## Task goal
In the data below, find the line with "hristmas, Hanukkah, and" and the line with "Hideaway Dome with private hot tub", then restate both and every line between them exactly, minus the pictures.

[Transcribed page contents]
==========

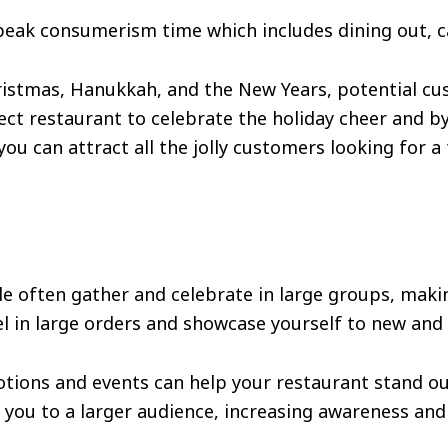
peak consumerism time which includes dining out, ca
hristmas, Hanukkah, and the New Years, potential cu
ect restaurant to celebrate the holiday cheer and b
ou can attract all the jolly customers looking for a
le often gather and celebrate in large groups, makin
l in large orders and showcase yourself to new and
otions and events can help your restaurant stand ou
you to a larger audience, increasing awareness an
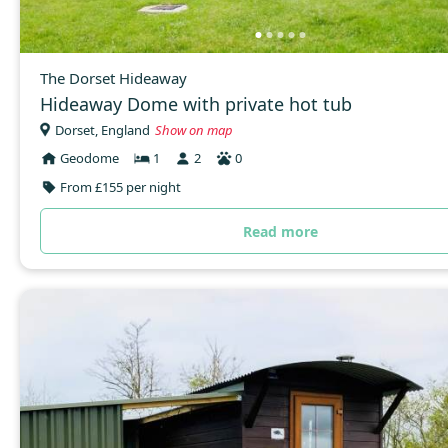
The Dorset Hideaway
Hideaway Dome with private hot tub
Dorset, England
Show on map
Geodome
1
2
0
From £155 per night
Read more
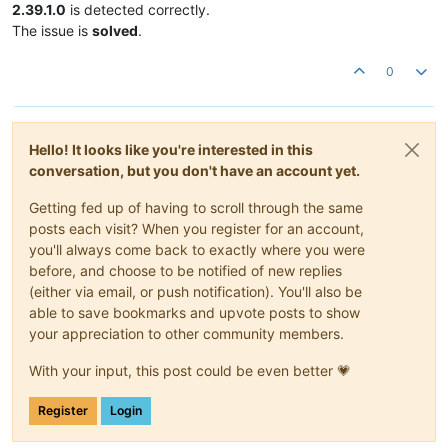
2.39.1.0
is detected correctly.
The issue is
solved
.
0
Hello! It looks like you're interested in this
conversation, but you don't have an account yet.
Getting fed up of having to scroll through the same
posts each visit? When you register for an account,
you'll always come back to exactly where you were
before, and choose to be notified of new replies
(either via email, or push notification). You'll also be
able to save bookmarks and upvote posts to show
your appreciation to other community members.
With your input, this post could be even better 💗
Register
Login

==========

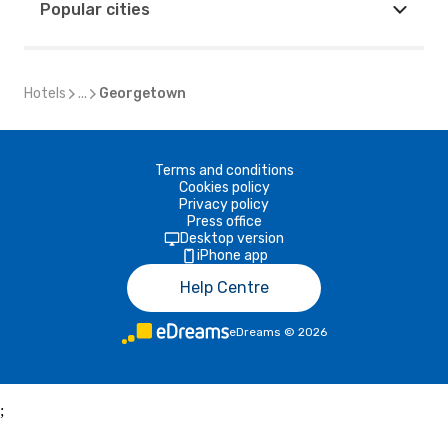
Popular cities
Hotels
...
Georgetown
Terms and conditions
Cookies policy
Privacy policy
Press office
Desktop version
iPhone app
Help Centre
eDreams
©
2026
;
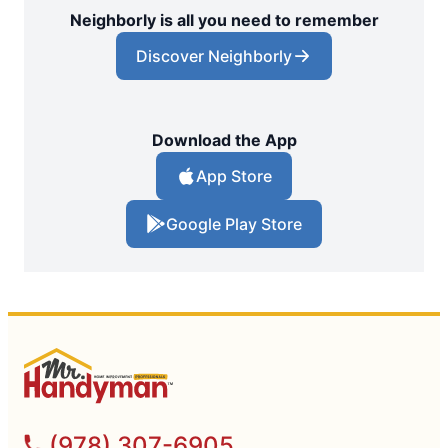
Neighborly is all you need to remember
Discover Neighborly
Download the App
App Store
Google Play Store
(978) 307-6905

==========

## The completed task
hristmas, Hanukkah, and the New Years, potential cu
ect restaurant to celebrate the holiday cheer and b
ou can attract all the jolly customers looking for a
le often gather and celebrate in large groups, makin
l in large orders and showcase yourself to new and
otions and events can help your restaurant stand ou
you to a larger audience, increasing awareness an
The Dorset Hideaway
Hideaway Dome with private hot tub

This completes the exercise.